The organization said energy revenues have filtered through the Canadian economy in the past to benefit all regions, but clearer policies are now required.

“With the gathering U.S. recession and depreciating U.S. dollar, the balance has been shifting,” it said. “This is straining the fiscal federal equilibrium (in Canada) and increasing demands for subsidies and transfers.” (There is already a rising demand in

Quebec for a fairer distribution of resource revenues.)

Alberta defends spending

Alberta Finance Minister Iris Evans defended her province’s use of oil and gas revenues to keep taxes low while spending interest from the fund.

She said Alberta has no choice but to improve its infrastructure and get the capital in place to support a population that grew by 103,000 last year.

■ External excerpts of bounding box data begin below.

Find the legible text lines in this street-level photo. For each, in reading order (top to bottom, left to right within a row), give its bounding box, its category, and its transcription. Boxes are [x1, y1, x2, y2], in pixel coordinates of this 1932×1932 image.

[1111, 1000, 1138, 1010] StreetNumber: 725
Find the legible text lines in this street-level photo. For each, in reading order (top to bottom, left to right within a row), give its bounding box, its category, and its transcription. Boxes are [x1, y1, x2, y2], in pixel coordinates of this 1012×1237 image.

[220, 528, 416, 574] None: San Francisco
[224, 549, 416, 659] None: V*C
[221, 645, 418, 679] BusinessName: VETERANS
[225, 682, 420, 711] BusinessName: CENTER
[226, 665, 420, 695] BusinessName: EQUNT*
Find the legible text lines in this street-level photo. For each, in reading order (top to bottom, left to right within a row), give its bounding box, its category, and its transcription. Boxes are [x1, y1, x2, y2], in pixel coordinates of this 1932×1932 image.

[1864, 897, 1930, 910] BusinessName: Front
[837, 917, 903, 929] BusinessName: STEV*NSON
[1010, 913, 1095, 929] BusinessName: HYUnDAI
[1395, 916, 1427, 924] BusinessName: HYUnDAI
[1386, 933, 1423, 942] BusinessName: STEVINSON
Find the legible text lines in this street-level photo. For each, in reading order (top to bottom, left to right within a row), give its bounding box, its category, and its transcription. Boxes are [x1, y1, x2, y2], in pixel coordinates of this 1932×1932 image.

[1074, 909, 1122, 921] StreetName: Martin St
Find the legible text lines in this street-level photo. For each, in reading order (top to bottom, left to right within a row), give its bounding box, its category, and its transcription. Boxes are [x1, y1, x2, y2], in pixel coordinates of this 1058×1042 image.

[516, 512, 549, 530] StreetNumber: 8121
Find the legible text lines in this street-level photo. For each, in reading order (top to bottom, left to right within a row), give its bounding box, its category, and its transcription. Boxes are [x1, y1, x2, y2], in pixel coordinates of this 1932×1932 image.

“Managing the pressures of a robust economy comes with a price tag,” she said.

Andrew Plourde, head of the University of Alberta’s economics department, and Frank Atkins, an economist at the University of Calgary, both suggested the OECD seemed unaware that under Canada’s constitution natural resources are owned by the provinces.

However, Plourde said there is building pressure in Alberta for the government to take a more serious view of the ideas floated by the OECD, adding he would not be surprised to hear the theme echoed by the provincial government.

Federal Finance Minister Jim Flaherty, whose officials reviewed the OECD report before it was released and had a chance to comment, said the OECD recommendations were largely consistent with the “direction our government is taking.”

Specific OECD recommendations

The OECD recommended that:

• Canada’s central bank should consider lowering interest rates in the short term to stimulate the Canadian economy, but be prepared to raise them in 2009 when growth is back on track.

• Government budget surpluses risk turning into deficits if energy prices decline, so governments should rein in their spending.

• Energy production is bumping up against supply constraints, so more labor and resources should be made available by eliminating employment insurance incentives that keep workers in high-unemployment regions and by eliminating inter-provincial trade barriers.

• Governments need to devise and quickly implement a market-based system to control carbon emissions.